March 4, 2009

PTSD, TBI, and MORE ... oh my!

Posted by meli on Wednesday, March 04, 2009 in , | 1 comment
Where do I begin?
I mentioned a few blog posts ago about the possible devastating news pertaining to my husband. I'm finally going to expand on that post, and go into more detail.

My husband was part of the first forces sent over to Iraq during the onset of the war. He was only there for a couple of months before returning home... we were VERY lucky in that regard. However, it seems that just a couple of months was enough time to cause some serious issues that we will be challenged with for the rest of our lives. He came back a changed man. Changed in many ways. Not so much the typical vision one sees when thinking of a PTSD soldier "All bitter and mad at the world. Closed off, shut down, and giving up on life". He's not like that... he's just, different. Not the man that I met, fell in love with, and married.

At first, we both figured it would take a little time to re acclimate back into "real" life again. So, we were patient. Just waiting for things to return back to normal. Normal never did come back to us. He has been seeking help for PTSD for quite a number of years now, and it isn't really helping the issues! He quickly became very depressed and self loathing, not knowing why he couldn't fix himself and help his family. His depression lead him on a very self destructive path, and in doing so, he made some huge mistakes at the expense of our family. Which, of course, lead to more self loathing and destruction.

I have tried my damnedest to not give up on him, on us, on our family... which has been no easy feat. More times then not I had a blueprint to the front door, and was ready to split faster then fast! But, we have held onto each other. My husbands want, desire, and willingness to acknowledge these problems, and seek help for them is what keeps me here. He's a great man!

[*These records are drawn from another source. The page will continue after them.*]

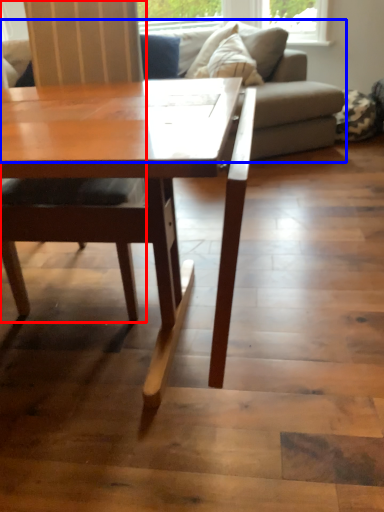
Question: Which object is further to the camera taking this photo, chair (highlighted by a red box) or studio couch (highlighted by a blue box)?

Choices:
 (A) chair
 (B) studio couch

Answer: (B)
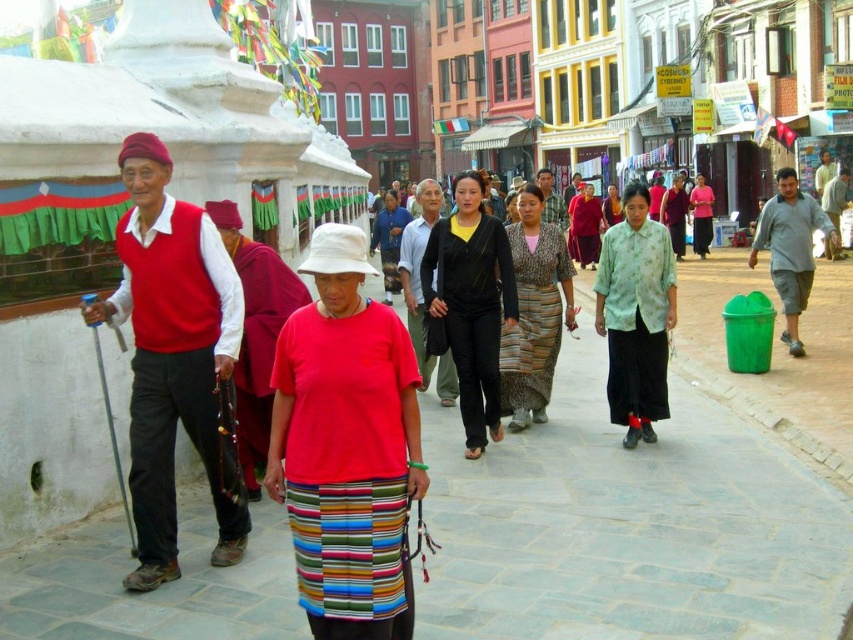
Who is positioned more to the left, red cotton shirt at center or patterned fabric dress at center?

We have been seeing a marriage counselor for almost a year now. This new counselor mentioned the possibility of TBI (traumatic brain injury, aka - brain damage!) a few months ago. Honestly, it wasn't something we had ever thought about. In all Nicks years of counseling for PTSD, it was not something that was ever mentioned to him. Very odd, indeed, to never hear it mentioned as a "possibility". We started researching it. He was never IN an explosion while over there, but he was very close to a massive explosion that caused all of the soldiers standing there to lose their footing, become disoriented and nauseous, and may have even caused some black-outs (though, he can't be entirely sure. Memory loss is a big problem of his now). So, there it was, the *maybe* answer to all of his symptoms. His neurology appt is in a couple of weeks. It was supposed to be yesterday, but we had to reschedule. We may have more answers after that appt. Though, from everything we've read and have been told, there is no definitive test that will accurately say "yes, it's TBI" or "no, it's not TBI". So, who knows.

So, we have been faced with the very real and scary possibility that my husband has suffered brain damage. Un-fixable, irreversible brain damage. On top of the possible TBI diagnosis, He has been diagnosed with PTSD, depression, and has anger management issues. He has very recently been diagnosed with sleep apnea, narcolepsy, and idiopathic hypersomnia (all sleep related, in that, he can fall asleep anywhere, anytime, doing anything). He is also in occupational therapy for memory loss (he has a really tough time remembering things, especially things that he and I talk about. We communicate up the yin yang about our issues. Lack of communication is definitely not a weakness in our relationship. We talk and come to solutions/ compromises... but a day or two later, the same issue will resurface because he'll have completely forgotten the previous conversation. Even when talking about it again, nothing will "ring any bells" or "jog his memory", it'll be like he's hearing it for the first time). It's devastating to know that he will never again be the man he once was. As strong as I am trying to be for him and for our family, and as selfish as this may sound (my husband IS still alive, after all), I have been grieving the "death" of the man I fell in love with. It's a horrible reality to be faced with.

On the other hand, it has given me more strength to fight! It has given Nick more strength to fight! It's easier for us to remain optimistic when we know what it is we're dealing with. When we know that things aren't getting better not because of us not trying enough, or not caring enough, or not giving it our all ... but because the challenges we face AREN'T going to get better. How we react to those challenges, THAT'S what can get better. Restructuring our lives to met the challenges, that's what can get better. The issues, the problems, the challenges ... it seems like those are here to stay. We have to welcome them... learn to live with them.

Part of me has really struggled with releasing this information out into the blog universe. After our recent bout with DSS, and the hell my family went through because of a judgemental reader (dss really did treat us like complete SHIT!), I thought long and hard about whether or not to post this (which is why it has taken me this long). But, in the end, I'm a blogger. Always have been, always will be. I can't let the simple mindedness of one person change who I am. This is me. This is my family. Yes, we have struggles ... but who doesn't. We are filled with problems, but we are also filled with love, with compassion, and with a desire to weather even the toughest of storm ... together! You can't really ask for more then that, can you!

1 comment:

  1. Wow this has been a rough time for you. You write about it so lovingly and graciously, I hope some of your beautiful look on life can rub off on me a bit if I keep reading :) I wish you guys the best, and hope that you guys can find some answers that help somehow.